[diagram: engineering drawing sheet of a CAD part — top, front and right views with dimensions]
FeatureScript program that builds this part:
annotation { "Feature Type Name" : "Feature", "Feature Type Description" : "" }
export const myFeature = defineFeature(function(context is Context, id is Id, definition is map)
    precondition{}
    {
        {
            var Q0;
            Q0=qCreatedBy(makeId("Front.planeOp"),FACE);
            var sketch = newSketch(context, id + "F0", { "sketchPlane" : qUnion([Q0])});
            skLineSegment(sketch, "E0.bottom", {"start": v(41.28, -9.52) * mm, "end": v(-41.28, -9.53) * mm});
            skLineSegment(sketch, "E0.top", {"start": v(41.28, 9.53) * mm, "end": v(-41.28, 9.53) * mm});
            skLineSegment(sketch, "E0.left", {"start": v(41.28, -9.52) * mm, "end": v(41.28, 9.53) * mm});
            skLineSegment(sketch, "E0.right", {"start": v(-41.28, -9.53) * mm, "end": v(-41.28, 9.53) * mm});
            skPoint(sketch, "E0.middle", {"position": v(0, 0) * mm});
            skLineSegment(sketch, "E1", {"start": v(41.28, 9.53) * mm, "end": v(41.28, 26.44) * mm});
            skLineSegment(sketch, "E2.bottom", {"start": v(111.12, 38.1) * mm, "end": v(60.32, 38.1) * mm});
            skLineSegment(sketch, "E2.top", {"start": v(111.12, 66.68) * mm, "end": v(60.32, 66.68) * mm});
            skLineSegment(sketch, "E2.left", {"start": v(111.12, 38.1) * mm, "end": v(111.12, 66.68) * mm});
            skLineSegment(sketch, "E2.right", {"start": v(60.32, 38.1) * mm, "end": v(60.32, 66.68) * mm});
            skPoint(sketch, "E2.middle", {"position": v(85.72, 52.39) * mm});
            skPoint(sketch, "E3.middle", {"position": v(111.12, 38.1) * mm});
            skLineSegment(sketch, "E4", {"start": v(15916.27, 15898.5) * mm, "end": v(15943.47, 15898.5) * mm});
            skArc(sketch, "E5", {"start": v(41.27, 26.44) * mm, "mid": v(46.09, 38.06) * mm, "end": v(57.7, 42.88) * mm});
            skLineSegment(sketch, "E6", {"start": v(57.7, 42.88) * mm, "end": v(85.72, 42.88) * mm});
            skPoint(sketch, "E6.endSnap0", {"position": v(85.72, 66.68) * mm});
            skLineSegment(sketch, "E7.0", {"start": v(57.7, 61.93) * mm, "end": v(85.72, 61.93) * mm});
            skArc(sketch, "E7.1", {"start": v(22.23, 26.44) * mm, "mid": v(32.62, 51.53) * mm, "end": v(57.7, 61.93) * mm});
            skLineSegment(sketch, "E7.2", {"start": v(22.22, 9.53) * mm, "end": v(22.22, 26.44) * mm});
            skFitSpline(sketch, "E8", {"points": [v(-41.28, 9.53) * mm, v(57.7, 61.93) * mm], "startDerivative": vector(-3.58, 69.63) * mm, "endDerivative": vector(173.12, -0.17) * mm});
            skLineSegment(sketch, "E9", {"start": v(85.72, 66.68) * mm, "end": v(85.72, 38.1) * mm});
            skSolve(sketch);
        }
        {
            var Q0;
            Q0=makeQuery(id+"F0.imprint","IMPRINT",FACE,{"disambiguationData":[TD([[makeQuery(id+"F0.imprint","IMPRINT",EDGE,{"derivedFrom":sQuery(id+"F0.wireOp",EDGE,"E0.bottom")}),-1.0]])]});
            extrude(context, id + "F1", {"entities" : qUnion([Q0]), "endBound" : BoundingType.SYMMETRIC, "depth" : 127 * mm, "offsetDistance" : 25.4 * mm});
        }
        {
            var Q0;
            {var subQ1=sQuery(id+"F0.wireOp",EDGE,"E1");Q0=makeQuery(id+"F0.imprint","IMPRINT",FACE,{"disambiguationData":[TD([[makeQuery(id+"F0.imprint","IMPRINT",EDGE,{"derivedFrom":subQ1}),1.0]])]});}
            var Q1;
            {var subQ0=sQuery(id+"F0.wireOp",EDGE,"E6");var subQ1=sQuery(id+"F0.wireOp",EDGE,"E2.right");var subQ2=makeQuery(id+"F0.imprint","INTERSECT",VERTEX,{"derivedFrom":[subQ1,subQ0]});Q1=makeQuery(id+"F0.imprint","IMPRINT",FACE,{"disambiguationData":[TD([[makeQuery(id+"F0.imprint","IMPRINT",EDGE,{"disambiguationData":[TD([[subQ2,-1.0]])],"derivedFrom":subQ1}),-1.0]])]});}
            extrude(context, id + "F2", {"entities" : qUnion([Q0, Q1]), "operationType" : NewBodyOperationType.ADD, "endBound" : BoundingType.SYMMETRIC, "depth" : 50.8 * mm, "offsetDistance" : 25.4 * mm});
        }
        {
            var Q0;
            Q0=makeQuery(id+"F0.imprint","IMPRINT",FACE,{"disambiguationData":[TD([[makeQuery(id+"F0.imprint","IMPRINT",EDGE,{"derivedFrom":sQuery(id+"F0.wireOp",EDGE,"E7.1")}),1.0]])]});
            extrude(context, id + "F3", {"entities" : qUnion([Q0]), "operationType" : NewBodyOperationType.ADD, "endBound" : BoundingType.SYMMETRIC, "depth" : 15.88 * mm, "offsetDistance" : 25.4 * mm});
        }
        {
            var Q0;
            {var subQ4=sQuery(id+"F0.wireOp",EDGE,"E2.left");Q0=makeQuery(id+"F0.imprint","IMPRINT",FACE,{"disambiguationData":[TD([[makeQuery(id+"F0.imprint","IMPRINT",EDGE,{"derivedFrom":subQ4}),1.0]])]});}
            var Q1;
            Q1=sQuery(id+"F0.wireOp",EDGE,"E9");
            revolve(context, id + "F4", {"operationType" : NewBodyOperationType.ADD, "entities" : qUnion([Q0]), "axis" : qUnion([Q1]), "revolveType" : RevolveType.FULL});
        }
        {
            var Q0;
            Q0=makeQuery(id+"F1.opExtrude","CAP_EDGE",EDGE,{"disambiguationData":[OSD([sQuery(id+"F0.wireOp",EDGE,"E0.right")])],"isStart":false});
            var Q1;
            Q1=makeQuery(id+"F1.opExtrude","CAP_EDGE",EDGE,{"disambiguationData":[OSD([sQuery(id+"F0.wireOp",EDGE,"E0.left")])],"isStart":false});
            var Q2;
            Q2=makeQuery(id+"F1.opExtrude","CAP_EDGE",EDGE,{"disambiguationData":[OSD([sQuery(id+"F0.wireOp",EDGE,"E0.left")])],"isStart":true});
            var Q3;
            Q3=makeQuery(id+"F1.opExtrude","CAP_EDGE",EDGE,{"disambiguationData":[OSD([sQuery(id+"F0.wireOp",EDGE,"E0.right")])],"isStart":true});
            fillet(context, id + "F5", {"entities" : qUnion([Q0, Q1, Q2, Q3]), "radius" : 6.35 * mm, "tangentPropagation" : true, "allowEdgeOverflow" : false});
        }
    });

Given exercise: Reproduce every row above word for word, without omitting or altering anything.

Exercise output:
[diagram: engineering drawing sheet of a CAD part — top, front and right views with dimensions]
FeatureScript program that builds this part:
annotation { "Feature Type Name" : "Feature", "Feature Type Description" : "" }
export const myFeature = defineFeature(function(context is Context, id is Id, definition is map)
    precondition{}
    {
        {
            var Q0;
            Q0=qCreatedBy(makeId("Front.planeOp"),FACE);
            var sketch = newSketch(context, id + "F0", { "sketchPlane" : qUnion([Q0])});
            skLineSegment(sketch, "E0.bottom", {"start": v(41.28, -9.52) * mm, "end": v(-41.28, -9.53) * mm});
            skLineSegment(sketch, "E0.top", {"start": v(41.28, 9.53) * mm, "end": v(-41.28, 9.53) * mm});
            skLineSegment(sketch, "E0.left", {"start": v(41.28, -9.52) * mm, "end": v(41.28, 9.53) * mm});
            skLineSegment(sketch, "E0.right", {"start": v(-41.28, -9.53) * mm, "end": v(-41.28, 9.53) * mm});
            skPoint(sketch, "E0.middle", {"position": v(0, 0) * mm});
            skLineSegment(sketch, "E1", {"start": v(41.28, 9.53) * mm, "end": v(41.28, 26.44) * mm});
            skLineSegment(sketch, "E2.bottom", {"start": v(111.12, 38.1) * mm, "end": v(60.32, 38.1) * mm});
            skLineSegment(sketch, "E2.top", {"start": v(111.12, 66.68) * mm, "end": v(60.32, 66.68) * mm});
            skLineSegment(sketch, "E2.left", {"start": v(111.12, 38.1) * mm, "end": v(111.12, 66.68) * mm});
            skLineSegment(sketch, "E2.right", {"start": v(60.32, 38.1) * mm, "end": v(60.32, 66.68) * mm});
            skPoint(sketch, "E2.middle", {"position": v(85.72, 52.39) * mm});
            skPoint(sketch, "E3.middle", {"position": v(111.12, 38.1) * mm});
            skLineSegment(sketch, "E4", {"start": v(15916.27, 15898.5) * mm, "end": v(15943.47, 15898.5) * mm});
            skArc(sketch, "E5", {"start": v(41.27, 26.44) * mm, "mid": v(46.09, 38.06) * mm, "end": v(57.7, 42.88) * mm});
            skLineSegment(sketch, "E6", {"start": v(57.7, 42.88) * mm, "end": v(85.72, 42.88) * mm});
            skPoint(sketch, "E6.endSnap0", {"position": v(85.72, 66.68) * mm});
            skLineSegment(sketch, "E7.0", {"start": v(57.7, 61.93) * mm, "end": v(85.72, 61.93) * mm});
            skArc(sketch, "E7.1", {"start": v(22.23, 26.44) * mm, "mid": v(32.62, 51.53) * mm, "end": v(57.7, 61.93) * mm});
            skLineSegment(sketch, "E7.2", {"start": v(22.22, 9.53) * mm, "end": v(22.22, 26.44) * mm});
            skFitSpline(sketch, "E8", {"points": [v(-41.28, 9.53) * mm, v(57.7, 61.93) * mm], "startDerivative": vector(-3.58, 69.63) * mm, "endDerivative": vector(173.12, -0.17) * mm});
            skLineSegment(sketch, "E9", {"start": v(85.72, 66.68) * mm, "end": v(85.72, 38.1) * mm});
            skSolve(sketch);
        }
        {
            var Q0;
            Q0=makeQuery(id+"F0.imprint","IMPRINT",FACE,{"disambiguationData":[TD([[makeQuery(id+"F0.imprint","IMPRINT",EDGE,{"derivedFrom":sQuery(id+"F0.wireOp",EDGE,"E0.bottom")}),-1.0]])]});
            extrude(context, id + "F1", {"entities" : qUnion([Q0]), "endBound" : BoundingType.SYMMETRIC, "depth" : 127 * mm, "offsetDistance" : 25.4 * mm});
        }
        {
            var Q0;
            {var subQ1=sQuery(id+"F0.wireOp",EDGE,"E1");Q0=makeQuery(id+"F0.imprint","IMPRINT",FACE,{"disambiguationData":[TD([[makeQuery(id+"F0.imprint","IMPRINT",EDGE,{"derivedFrom":subQ1}),1.0]])]});}
            var Q1;
            {var subQ0=sQuery(id+"F0.wireOp",EDGE,"E6");var subQ1=sQuery(id+"F0.wireOp",EDGE,"E2.right");var subQ2=makeQuery(id+"F0.imprint","INTERSECT",VERTEX,{"derivedFrom":[subQ1,subQ0]});Q1=makeQuery(id+"F0.imprint","IMPRINT",FACE,{"disambiguationData":[TD([[makeQuery(id+"F0.imprint","IMPRINT",EDGE,{"disambiguationData":[TD([[subQ2,-1.0]])],"derivedFrom":subQ1}),-1.0]])]});}
            extrude(context, id + "F2", {"entities" : qUnion([Q0, Q1]), "operationType" : NewBodyOperationType.ADD, "endBound" : BoundingType.SYMMETRIC, "depth" : 50.8 * mm, "offsetDistance" : 25.4 * mm});
        }
        {
            var Q0;
            Q0=makeQuery(id+"F0.imprint","IMPRINT",FACE,{"disambiguationData":[TD([[makeQuery(id+"F0.imprint","IMPRINT",EDGE,{"derivedFrom":sQuery(id+"F0.wireOp",EDGE,"E7.1")}),1.0]])]});
            extrude(context, id + "F3", {"entities" : qUnion([Q0]), "operationType" : NewBodyOperationType.ADD, "endBound" : BoundingType.SYMMETRIC, "depth" : 15.88 * mm, "offsetDistance" : 25.4 * mm});
        }
        {
            var Q0;
            {var subQ4=sQuery(id+"F0.wireOp",EDGE,"E2.left");Q0=makeQuery(id+"F0.imprint","IMPRINT",FACE,{"disambiguationData":[TD([[makeQuery(id+"F0.imprint","IMPRINT",EDGE,{"derivedFrom":subQ4}),1.0]])]});}
            var Q1;
            Q1=sQuery(id+"F0.wireOp",EDGE,"E9");
            revolve(context, id + "F4", {"operationType" : NewBodyOperationType.ADD, "entities" : qUnion([Q0]), "axis" : qUnion([Q1]), "revolveType" : RevolveType.FULL});
        }
        {
            var Q0;
            Q0=makeQuery(id+"F1.opExtrude","CAP_EDGE",EDGE,{"disambiguationData":[OSD([sQuery(id+"F0.wireOp",EDGE,"E0.right")])],"isStart":false});
            var Q1;
            Q1=makeQuery(id+"F1.opExtrude","CAP_EDGE",EDGE,{"disambiguationData":[OSD([sQuery(id+"F0.wireOp",EDGE,"E0.left")])],"isStart":false});
            var Q2;
            Q2=makeQuery(id+"F1.opExtrude","CAP_EDGE",EDGE,{"disambiguationData":[OSD([sQuery(id+"F0.wireOp",EDGE,"E0.left")])],"isStart":true});
            var Q3;
            Q3=makeQuery(id+"F1.opExtrude","CAP_EDGE",EDGE,{"disambiguationData":[OSD([sQuery(id+"F0.wireOp",EDGE,"E0.right")])],"isStart":true});
            fillet(context, id + "F5", {"entities" : qUnion([Q0, Q1, Q2, Q3]), "radius" : 6.35 * mm, "tangentPropagation" : true, "allowEdgeOverflow" : false});
        }
    });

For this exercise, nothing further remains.